COBOLでプログラムを組んでいると、メインプログラムからサブプログラムへデータを渡したり、共通のデータを複数のプログラムで使いたくなったりすることがあります。そんな時、「GLOBAL」や「EXTERNAL」といったキーワードを耳にしますが、これらを適当に使い分けると、思わぬバグの原因になります。特に「両方とも共有のためのものだから、一緒に使えばもっと便利なのでは?」と考えるのは危険です。今回は、この二つの違いと、なぜ同時に使ってはいけないのか、その設計思想を解説します。

基礎知識:GLOBALとEXTERNALの違い

まず、それぞれの役割を整理しましょう。

GLOBAL(グローバル句)
これは「階層」でデータを共有する仕組みです。主に、一つのプログラム内にあるプログラム(ネストされたプログラム)に対して、親プログラムのデータ項目を参照・更新させるために使います。

EXTERNAL(外部属性)
これは「実行単位全体」でデータを共有する仕組みです。バラバラにコンパイルされた複数のプログラム間で、同じ名前のデータ項目を共有したい時に使います。

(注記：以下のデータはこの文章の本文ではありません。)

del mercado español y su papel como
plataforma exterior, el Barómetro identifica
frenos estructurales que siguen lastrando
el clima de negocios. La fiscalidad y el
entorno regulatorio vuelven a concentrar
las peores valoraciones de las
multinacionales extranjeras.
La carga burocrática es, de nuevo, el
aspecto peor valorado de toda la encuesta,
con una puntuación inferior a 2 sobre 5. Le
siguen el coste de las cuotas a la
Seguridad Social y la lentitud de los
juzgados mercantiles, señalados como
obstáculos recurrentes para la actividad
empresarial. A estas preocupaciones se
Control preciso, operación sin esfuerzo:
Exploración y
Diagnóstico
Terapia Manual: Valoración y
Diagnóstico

これらは「共有したい範囲」が全く異なるため、混在させることができないのです。

実装・解決策:スコープの二者択一原則

設計を行う際は、「このデータは誰と誰が共有するものか?」を明確にしましょう。

1. 親子関係で共有するなら GLOBAL:プログラムの中に別のプログラムを記述する「入れ子構造」の場合に適しています。
2. 独立したプログラム間で共有するなら EXTERNAL:別々にコンパイルし、リンクして実行するような大規模なシステムで共通のワークエリアを作る場合に適しています。

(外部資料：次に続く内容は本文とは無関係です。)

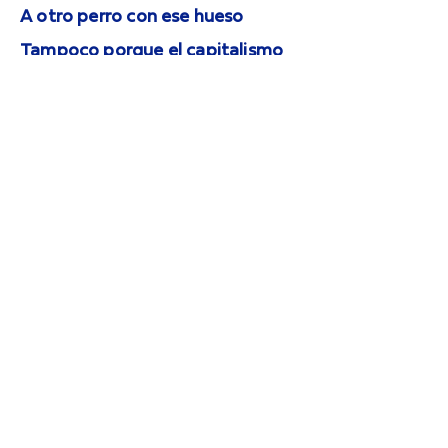
A otro perro con ese hueso
Tampoco porque el capitalismo
es injusto
En Nueva York los maricas se
besan en la calle
Pero esa parte se la dejo a usted
Que tanto le interesa
Que la revolución no se pudra del
todo
A usted le doy este mensaje
Y no es por mí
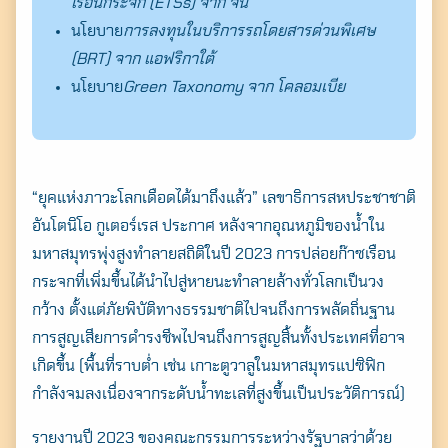
เรือนกระจก (ETSs) จาก จีน
นโยบาย
การลงทุนในบริการรถโดยสารด่วนพิเศษ
(BRT) จาก แอฟริกาใต้
นโยบาย
Green Taxonomy จาก โคลอมเบีย
“ยุคแห่งภาวะโลกเดือดได้มาถึงแล้ว” เลขาธิการสหประชาชาติ
อันโตนิโอ กูเตอร์เรส ประกาศ หลังจากอุณหภูมิของน้ำใน
มหาสมุทรพุ่งสูงทำลายสถิติในปี 2023 การปล่อยก๊าซเรือน
กระจกที่เพิ่มขึ้นได้นำไปสู่หายนะทำลายล้างทั่วโลกเป็นวง
กว้าง ตั้งแต่ภัยพิบัติทางธรรมชาติไปจนถึงการพลัดถิ่นฐาน
การสูญเสียการดำรงชีพไปจนถึงการสูญสิ้นทั้งประเทศที่อาจ
เกิดขึ้น (พื้นที่ราบต่ำ เช่น เกาะตูวาลูในมหาสมุทรแปซิฟิก
กำลังจมลงเนื่องจากระดับน้ำทะเลที่สูงขึ้นเป็นประวัติการณ์)
รายงานปี 2023 ของคณะกรรมการระหว่างรัฐบาลว่าด้วย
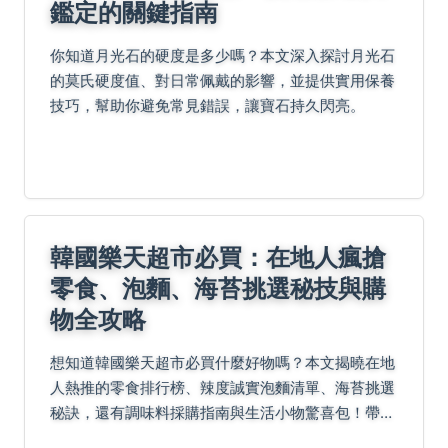
鑑定的關鍵指南
你知道月光石的硬度是多少嗎？本文深入探討月光石
的莫氏硬度值、對日常佩戴的影響，並提供實用保養
技巧，幫助你避免常見錯誤，讓寶石持久閃亮。
韓國樂天超市必買：在地人瘋搶
零食、泡麵、海苔挑選秘技與購
物全攻略
想知道韓國樂天超市必買什麼好物嗎？本文揭曉在地
人熱推的零食排行榜、辣度誠實泡麵清單、海苔挑選
秘訣，還有調味料採購指南與生活小物驚喜包！帶你
實戰分析明洞和首爾站超市，搭配聰明掃貨秘笈及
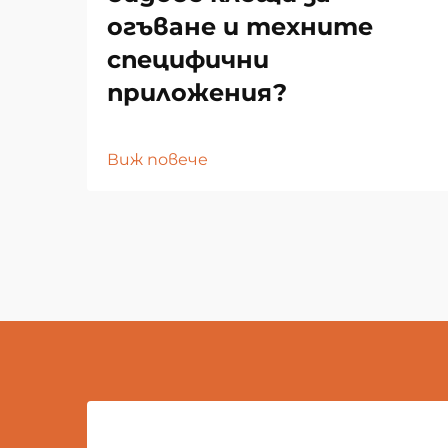
огъване и техните
специфични
приложения?
Виж повече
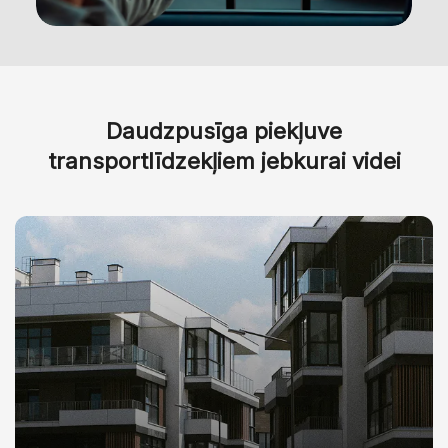
Daudzpusīga piekļuve
transportlīdzekļiem jebkurai videi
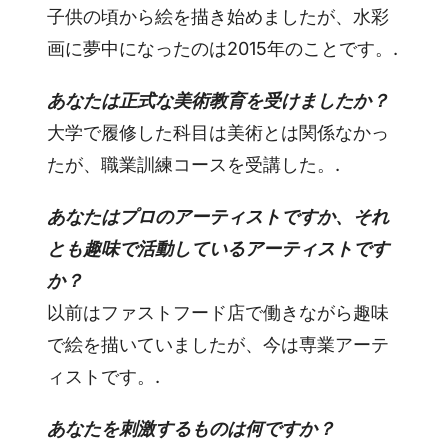
子供の頃から絵を描き始めましたが、水彩
画に夢中になったのは2015年のことです。.
あなたは正式な美術教育を受けましたか？
大学で履修した科目は美術とは関係なかっ
たが、職業訓練コースを受講した。.
あなたはプロのアーティストですか、それ
とも趣味で活動しているアーティストです
か？
以前はファストフード店で働きながら趣味
で絵を描いていましたが、今は専業アーテ
ィストです。.
あなたを刺激するものは何ですか？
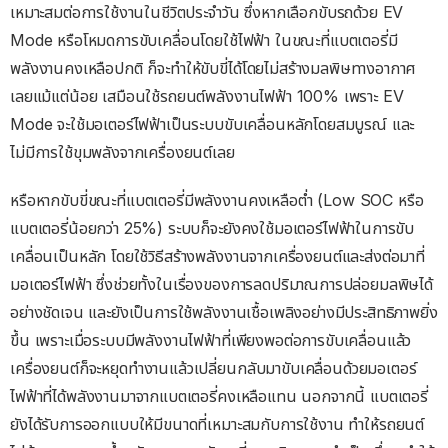
เหมาะสมต่อการใช้งานในชีวิตประจำวัน ซึ่งหากเลือกขับรถด้วย EV
Mode หรือโหมดการขับเคลื่อนโดยใช้ไฟฟ้า ในขณะที่แบตเตอรี่มี
พลังงานคงเหลือปกติ ก็จะทำให้ขับขี่ได้โดยไม่สร้างมลพิษทางอากาศ
เลยแม้แต่น้อย เสมือนใช้รถยนต์พลังงานไฟฟ้า 100% เพราะ EV
Mode จะใช้มอเตอร์ไฟฟ้าเป็นระบบขับเคลื่อนหลักโดยสมบูรณ์ และ
ไม่มีการใช้ขุมพลังจากเครื่องยนต์เลย
หรือหากขับขี่ขณะที่แบตเตอรี่มีพลังงานคงเหลือต่ำ (Low SOC หรือ
แบตเตอรี่น้อยกว่า 25%) ระบบก็จะยังคงใช้มอเตอร์ไฟฟ้าในการขับ
เคลื่อนเป็นหลัก โดยใช้วิธีสร้างพลังงานจากเครื่องยนต์และส่งต่อมาที่
มอเตอร์ไฟฟ้า ซึ่งช่วยทั้งในเรื่องของการลดปริมาณการปล่อยมลพิษได้
อย่างชัดเจน และยังเป็นการใช้พลังงานเชื้อเพลิงอย่างมีประสิทธิภาพยิ่ง
ขึ้น เพราะเมื่อระบบมีพลังงานไฟฟ้าที่เพียงพอต่อการขับเคลื่อนแล้ว
เครื่องยนต์ก็จะหยุดทำงานแล้วเปลี่ยนกลับมาขับเคลื่อนด้วยมอเตอร์
ไฟฟ้าที่ได้พลังงานมาจากแบตเตอรี่คงเหลือแทน นอกจากนี้ แบตเตอรี่
ยังได้รับการออกแบบให้มีขนาดที่เหมาะสมกับการใช้งาน ทำให้รถยนต์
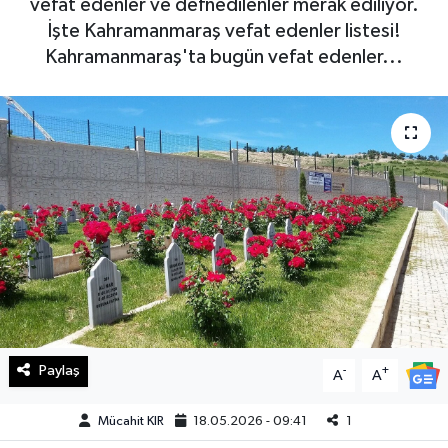
vefat edenler ve defnedilenler merak ediliyor.
İşte Kahramanmaraş vefat edenler listesi!
Haberde İnsan
Kahramanmaraş'ta bugün vefat edenler...
Kültür Sanat
Magazin
Manşet Altı
Manşetler
Resmi İlan
Sağlık
Paylaş
-
+
A
A
Spor
Mücahit KIR
18.05.2026 - 09:41
1
SürManşet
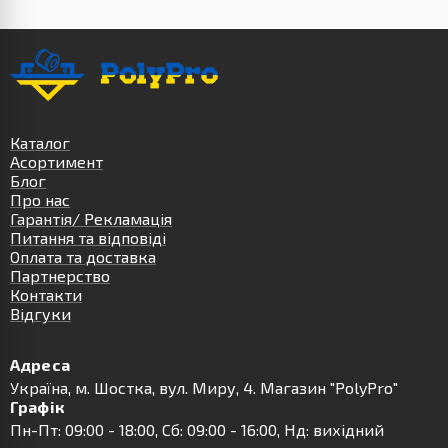
Каталог
Асортимент
Блог
Про нас
Гарантія/ Рекламація
Питання та відповіді
Оплата та доставка
Партнерство
Контакти
Відгуки
Адреса
Українa, м. Шостка, вул. Миру, 4. Магазин "PolyPro"
Графік
Пн-Пт: 09:00 - 18:00, Сб: 09:00 - 16:00, Нд: вихідний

どちらか一方を選択するのが、バグを減らすための鉄則です。

サンプルプログラム

ここでは、独立したプログラム間でデータを共有するEXTERNALの例を紹介します。

[PROG-A.CBL]
IDENTIFICATION DIVISION.
PROGRAM-ID. PROG-A.
WORKING-STORAGE SECTION.

  • EXTERNALを指定することで、他のプログラムからもアクセス可能にする

01 SHARED-DATA EXTERNAL.
05 USER-ID PIC X(10) VALUE ‘USER001’.

PROCEDURE DIVISION.
DISPLAY ‘PROG-A: ‘ USER-ID.
CALL ‘PROG-B’.
STOP RUN.

[PROG-B.CBL]
IDENTIFICATION DIVISION.
PROGRAM-ID. PROG-B.
WORKING-STORAGE SECTION.

  • 親と同じ名前、同じ構造でEXTERNALを指定すると、メモリ上の同じ場所を参照する

01 SHARED-DATA EXTERNAL.
05 USER-ID PIC X(10).

PROCEDURE DIVISION.

  • PROG-Aでセットされた値がここでも参照できる

DISPLAY ‘PROG-B: ‘ USER-ID.
EXIT PROGRAM.

応用・注意点:現場で役立つアドバイス

現場でよくある失敗は、EXTERNALを乱用して、どのプログラムがデータを書き換えたのか追跡できなくなるケースです。

注意点:
EXTERNALを使用するデータ項目は、可能な限り「読み取り専用」に近い形で運用するか、更新する責任を持つプログラムを一つに絞る設計にしましょう。GLOBALについても同様で、深い階層でGLOBALを多用すると、どこで値が変更されたか追いかけるのが非常に困難になります。

「共有範囲を最小限にする」ことこそが、ベテランCOBOL技術者が最も大切にしている設計の極意です。ぜひ、プログラムを書く前に「このデータは本当に外部に見せる必要があるか?」を一度自問自答してみてくださいね。